One feature of those hidden areas is the presence of farm animals which, rather brutally (and amusingly, unless you’re a virtual-animal rights activist), can be shot (even the fish)  and cooked into perk-generating recipes. This time around, Village’s on-the-fly crafting system – often a life-saver when ammo, typically, is scarce – feels judiciously designed, as it is accessible and not too complex.

Story-wise, Resident Evil Village has attracted some brickbats for losing the plot in its latter stages. But we don’t reckon those are entirely justified, for the simple reason that its plot is batshit-crazy all the way through. It’s certainly in keeping with the general vibe of keeping horror – and specifically, the more lunatic, disbelief-suspending end of the horror spectrum – front and centre.

In the modern way, Resident Evil Village isn’t the longest of games – we managed to spin out our first play-through to roughly 12 hours – but it does have lashings of replay value, helped by a vast array of challenges that unlock when you finish it for the first time. A post-credits sequence also hints at new and intriguing directions which Resident Evil 9 and beyond could take.

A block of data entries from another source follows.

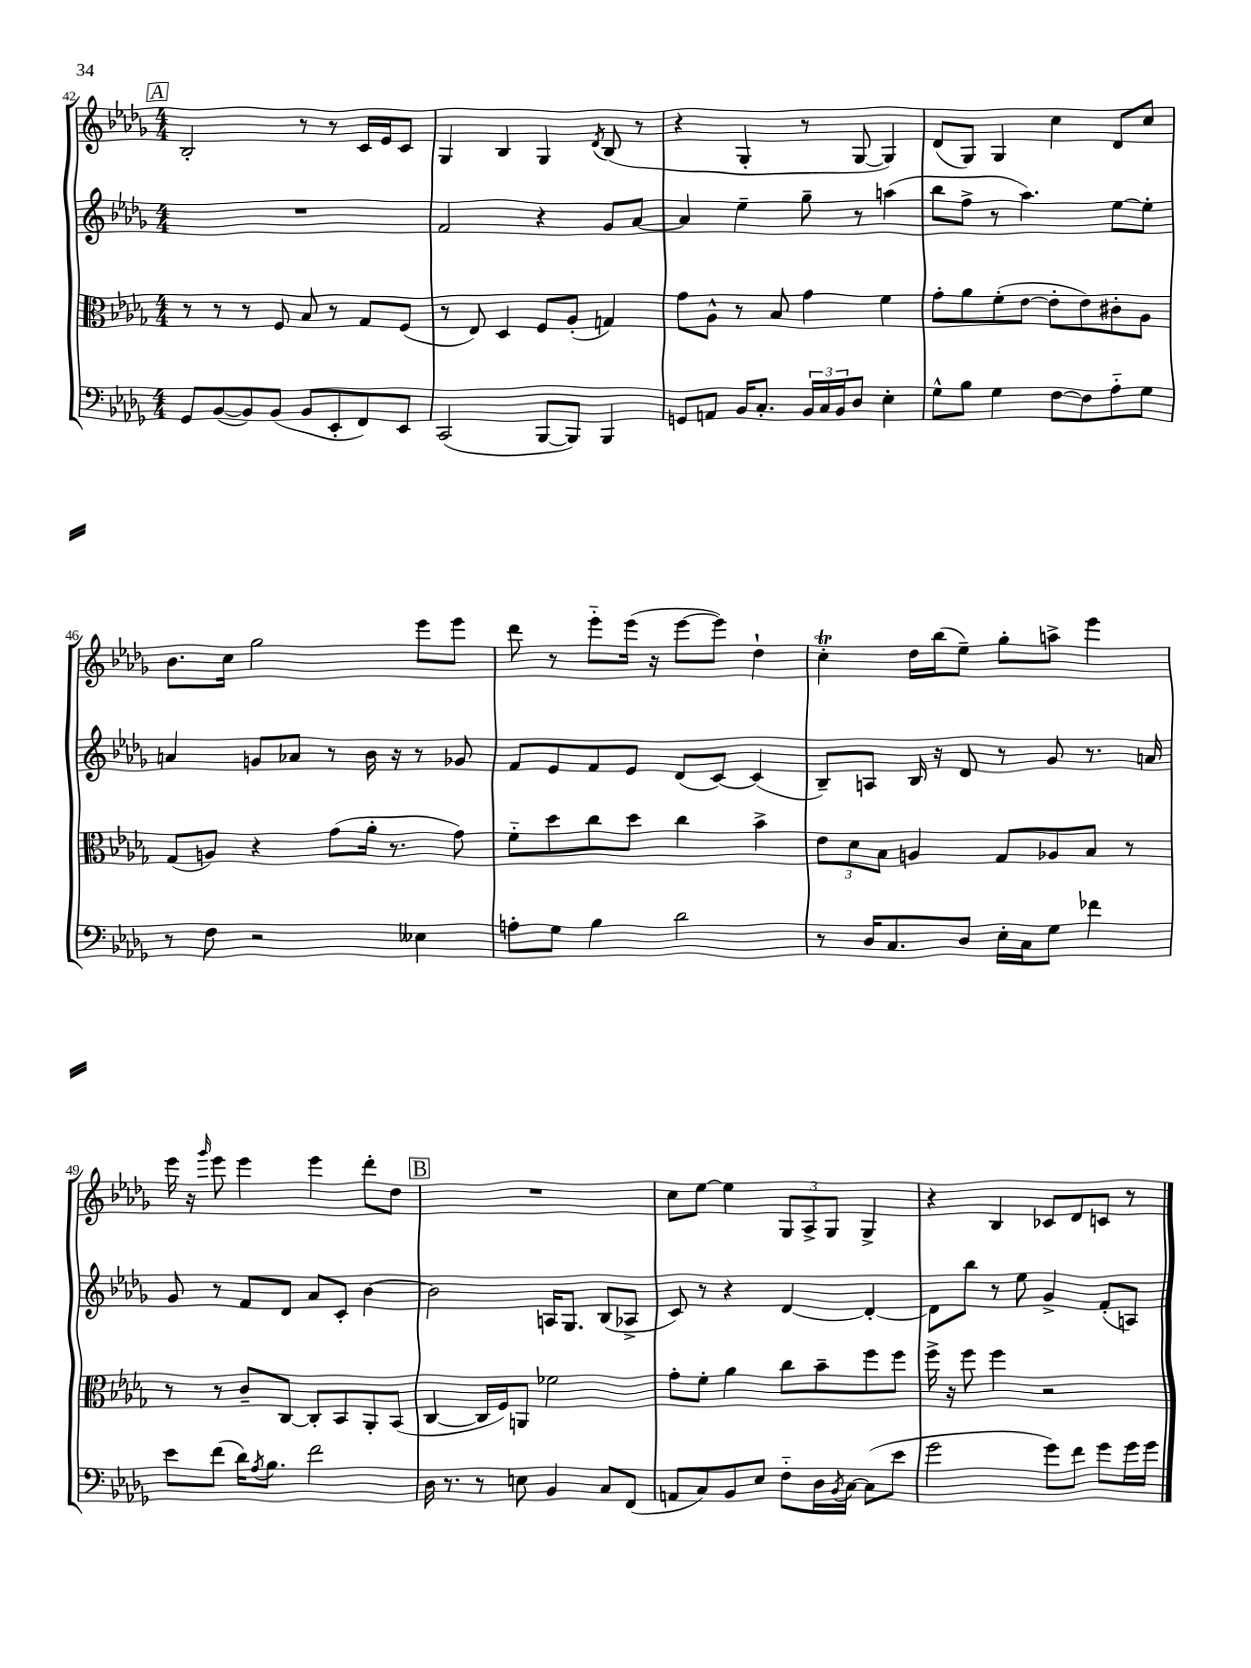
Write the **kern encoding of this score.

**kern	**kern	**kern	**kern
*staff4	*staff3	*staff2	*staff1
*clefF4	*clefC3	*clefG2	*clefG2
*k[b-e-a-d-g-]	*k[b-e-a-d-g-]	*k[b-e-a-d-g-]	*k[b-e-a-d-g-]
*M4/4	*M4/4	*M4/4	*M4/4
8GG-	8r	1r	2B-'
([8BB-	8r	.	.
8BB-])	8r	.	.
(8BB-	8F	.	.
8BB-	8B-	.	8r
8EE-'	8r	.	8r
8FF)	8G-	.	16c
.	.	.	16e-
8EE-	(8F	.	8c
=	=	=	=
(2CC	8r	2f	4G-
.	8E-)	.	.
.	4D-	.	4B-
[8BBB-	8F	4r	4G-
8BBB-])	(8A-'	.	.
.	.	.	8qd-
4BBB-	4G)	8g-	(8B-
.	.	[8a-	8r
=	=	=	=
8GG	8g-	4a-]	4r
8AA	8A-^^	.	.
16BB-	8r	4ee-~	4G-'
8.C'	.	.	.
.	8B-	.	.
24BB-	4g-	8gg-~	8r
24C	.	.	.
24BB-	.	.	.
8D-	.	8r	[8G-
4E-'	4f	(4aa	4G-])
=	=	=	=
8G-^^	8g-'	8bb-	(8d-
8B-	8a-	8ff^	8G-)
4G-	(8f'	8r	4G-
.	[8e-	4.aa-)	.
[8F	8e-']	.	4cc
8F]	8e-)	.	.
8A-'~	8c#'	[8ee-	8d-
8G-	8A-	8ee-']	8cc
=	=	=	=
8r	(8G-	4a	8.b-
8F	8A)	.	.
.	.	.	16cc
2r	4r	8g	2gg-
.	.	8a-	.
.	(8g-	8r	.
.	16a-'	16b-	.
.	8.r	16r	.
4E--	.	8r	8eee-
.	8g-)	8g-	8eee-
=	=	=	=
8A'	8f'~	8f	8ddd-
8G-	8dd-	8e-	8r
4B-	8cc	8f	8eee-'~
.	8dd-	8e-	(16eee-
.	.	.	16r
2d-	4cc	(8d-	[8eee-
.	.	[8c)	8eee-])
.	4b-^	(4c]	4dd-`
=	=	=	=
8r	12e-	8B-~)	4cc'
.	12d-	.	.
16D-	.	8A	.
.	12B-	.	.
8.C	.	.	.
.	4A	16B-	16dd-
.	.	16r	(16bb-
8D-	.	8d-	8ee-~)
16E-'	8G-	8r	8gg-'
16C	.	.	.
8G-	8A-	8g-	8aa^
4f-	8B-	8.r	4eee-
.	8r	.	.
.	.	16a	.
=	=	=	=
8e-	8r	8g-	16eee-
.	.	.	16r
.	.	.	16qqggg-
(8f	8r	8r	8eee-
16d-)	8c~	8f	4eee-
8qA-	.	.	.
8.B-	.	.	.
.	[8C	8d-	.
2f	8C']	8a-	4eee-
.	8BB-	8c'	.
.	8AA-'	[4b-	8ddd-'
.	(8BB-	.	8dd-
=	=	=	=
16D-	[4C	2b-]	1r
8.r	.	.	.
8r	16C]	.	.
.	16F)	.	.
8E	8AA	.	.
4BB-	2f-	16A	.
.	.	8.G-	.
8C	.	(8B-	.
(8FF	.	8A-^	.
=	=	=	=
8AA	8g-'	8c)	8cc
8C)	8f'	8r	[8ee-
8BB-	4a-	4r	4ee-]
8E-	.	.	.
8F'~	8cc	[4d-	12G-
.	.	.	12A-^
16D-	8b-~	.	.
.	.	.	12G-
8qBB-	.	.	.
[16C	.	.	.
(8C]	8ff	4d-'_	4G-^
8e-	8ff	.	.
=	=	=	=
2g-	16ff^	8d-]	4r
.	16r	.	.
.	8ff	8bb-	.
.	4ff	8r	4B-
.	.	8ee-	.
8g-)	2r	4g-^	8c-
8f	.	.	8d-
8g-	.	(8f'	8c
16g-	.	8A)	8r
16g-	.	.	.
==	==	==	==
*-	*-	*-	*-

Overall, Resident Evil Village demonstrates just how much Capcom has recovered its confidence when crafting new iterations of its most beloved franchise, after the blip it suffered around the time of Resis 5 and 6. It’s both genuinely scary and at times hilariously preposterous, it mixes action, puzzling and survival-horror gameplay in a fashion which is nothing less than exemplary, and while preserving the unique Resident Evil ambience, also feels like it is advancing the franchise. In other words, it’s up there with the very best of the Resident Evil games. And if that doesn’t excite you, then we dread to think what will.